What do I need to know to understand the Riemann hypothesis
Which kinds of fields of mathematics do I have to know about in order to understand the Riemann hypothesis millenium prize problem?
Just to understand the$^\dagger$ statement of the problem, you would have to be familiar with complex analysis and analytic number theory. The $\zeta$ function itself is an analytic object from number theory and to understand its significance (just on the surface!) you would have to study it in these realms. Of course it is also a function on $\Bbb C$ after analytic continuation - attained using a functional equation - with a simple pole at $1$, and understanding what this means and how to manipulate the function deftly will mean studying complex analysis.
$^\dagger$I refer to the statement that $\zeta(s)$ has all nontrivial zeros on the critical line. There are actually a lot of equivalent statements that require very little knowledge of complex analysis (you'll still need to pick up a few definitions of arithmetic functions from analytic NT for many of them, these aren't too hard). You can find a lot of equivalences listed here for example.
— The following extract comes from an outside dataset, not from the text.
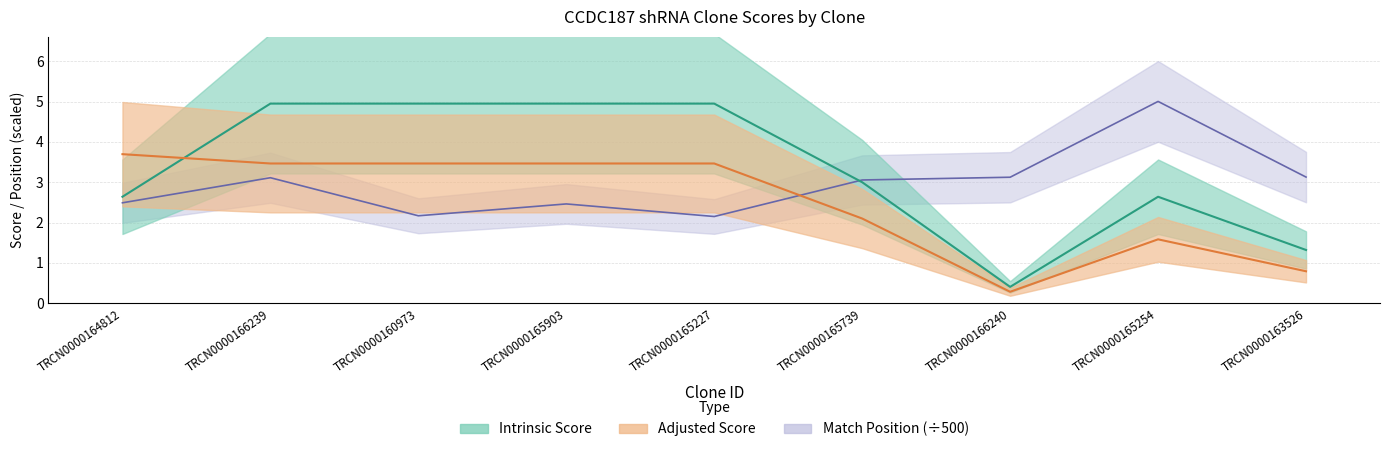

Which label corresponds to the largest value in the chart?

TRCN0000165254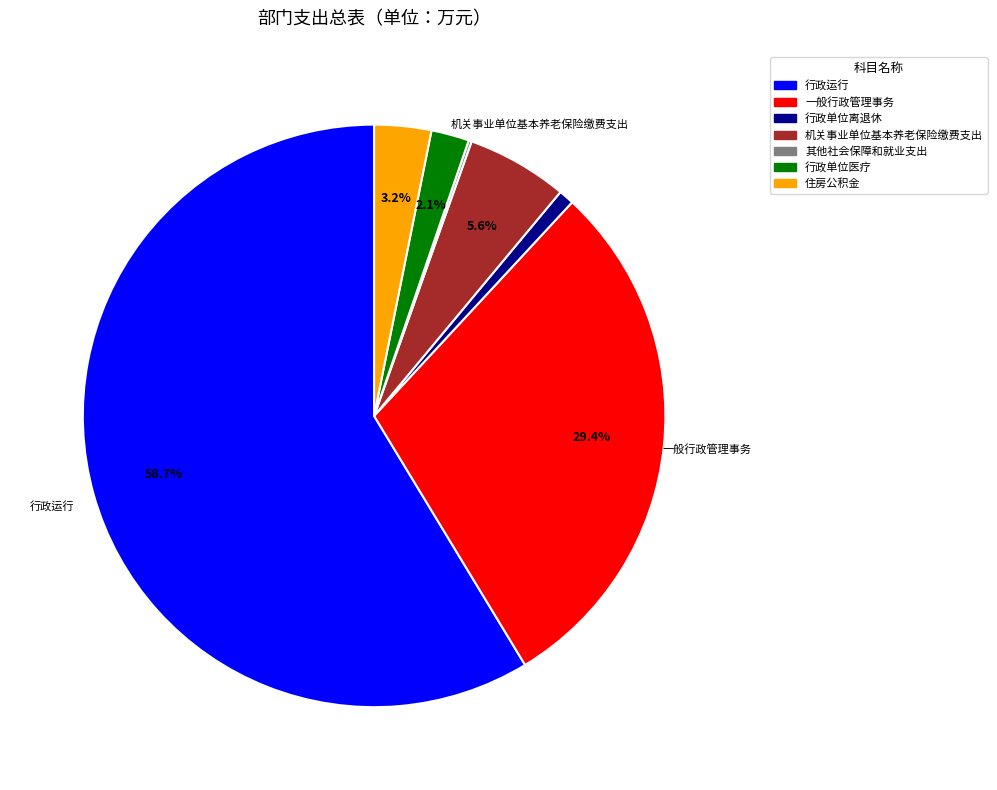

Approximately how many times larger is the value at 机关事业单位基本养老保险缴费支出 compared to 住房公积金?

1.8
Beyond that, to understand the modern approaches to RH and related or generalized conjectures and all of the theory there is surrounding this creature, you must go much further in algebraic number theory at the very least, and travel to many other worlds like modular forms, differential geometry, quantum theory and random matrices, etc. - basically at least a basic knowledge of most advanced subjects in analysis, algebra and geometry, and then especially deeply in pertinent areas.
I used to try to explain the complex analysis part. I have given up on that. See http://en.wikipedia.org/wiki/Prime-counting_function for details...
The short version is that the prime counting function $\pi(x)$ is approximated pretty well by $$ \frac{x}{\log x}. $$ It is known that a better approximation is given by $$ \mbox{li} \, (x). $$
The Riemann hypothesis is equivalent to a specific form of the statement that $ \mbox{li} \, (x) $ is a really good approximation, see http://en.wikipedia.org/wiki/Prime-counting_function#The_Riemann_hypothesis and TABLE
Definitely, the number theory. You can find more connections to other fields in "The Millenium Problems" by Keith Devlin.
The Riemann Hypothesis is just a conjecture about the zeros of a function. Understanding this is simple.
However, understanding why this is important and what it means to number theory is far from simple.